What seems so obvious to me now is that what I was doing wasn't working. It wasn't sustainable. The cycle drove me crazy and made me feel bad about myself for not being able to be "perfect" all the time.
So then I decided to do the Precision Nutrition Lean Eating Program, to help me stop with the cyclical disorder eating. And it sort of worked -- by having a longer window of time to look at these patterns, I realized a couple of things:
- Real, sustainable change comes over very long periods of time. I always thought this was bullshit, but it's totally true. When we are in the pain of low self-esteem and body dysmorphia, we want change to come right away. We need to fix it. Right now. But real change takes a long time to happen. The weight I lost on Whole30? It came back. But the muscle I put on in the last 2 years of CrossFit hasn't gone away. And my changed body composition has stuck around, even though I've been injured the last two weeks and not eating my best.
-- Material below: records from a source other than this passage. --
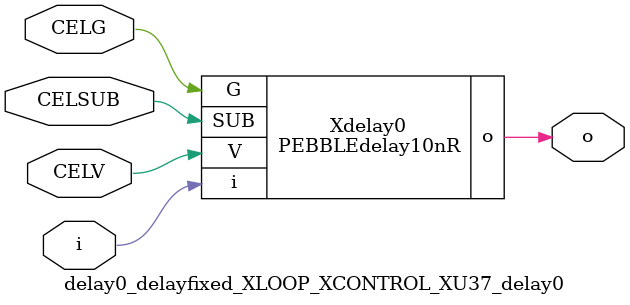
<source format=v>



module PEBBLEdelay10nR ( o, V, G, i, SUB );

  input V;
  input i;
  input G;
  output o;
  input SUB;
endmodule

//Celera Confidential Do Not Copy delay0_delayfixed_XLOOP_XCONTROL_XU37_delay0
//TYPE: fixed 10ns
module delay0_delayfixed_XLOOP_XCONTROL_XU37_delay0 (i, CELV, o,
CELG,CELSUB);
input CELV;
input i;
output o;
input CELSUB;
input CELG;

//Celera Confidential Do Not Copy delayfast0
PEBBLEdelay10nR Xdelay0(
.V (CELV),
.i (i),
.o (o),
.G (CELG),
.SUB (CELSUB)
);
//,diesize,PEBBLEdelay10nR

//Celera Confidential Do Not Copy Module End
//Celera Schematic Generator
endmodule

</source>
- Small habits have a better chance of being successful. Truly. If I only have to do one thing, I'm more likely to do it. What became so overwhelming about PN was that you start with just one habit at a time, fine, and then add incrementally, and while that works pretty well for awhile, eventually I felt a bit suffocated by all the things I was expected to do each day.
- Diets are diets. Even with PN. There's this secret, which is that to effect real change -- like the dramatic kind you see on marketing brochures -- you have to thoroughly and dramatically change your life and habits. To be a new person, you have to become one. Sounds simplistic, but I didn't get it. I kept looking for a happy medium, but I wasn't willing to accept that to get a really different body, I would have to commit to a kind of restriction and scrutiny that I'd never experienced before. More on this later.
I've been defining success as who I was last year, but in thinking about it, that place wasn't so great. Sure, I was probably a bit lighter and leaner, but I wasn't as strong. I was hella injured with a shoulder impingement, and I could hardly lift a bare barbell in a strict press. Just 33 lbs, and I was yelping in pain. Whereas this year, I PRed my strict press at around ~60 lbs, I do believe. And I can nearly do a full push-up with perfect form -- another goal that felt way out of my league last year.
I was also ill at least every other month in 2013. Sounds crazy, but I had multiple colds, the flu, and a nasty bout of strep throat. Coincidence? I don't think so. I think crazy binge/restrict cycles can really tax the body and sap it of strength and immunity. And remember too that I was going to CrossFit 2-3x per week, and playing competitive roller derby, so 2-3 skating practices a week. I spent a lot of 2013 tired, sore, and sick.
So was I trimmer? Yes. But was I fitter? Up for debate.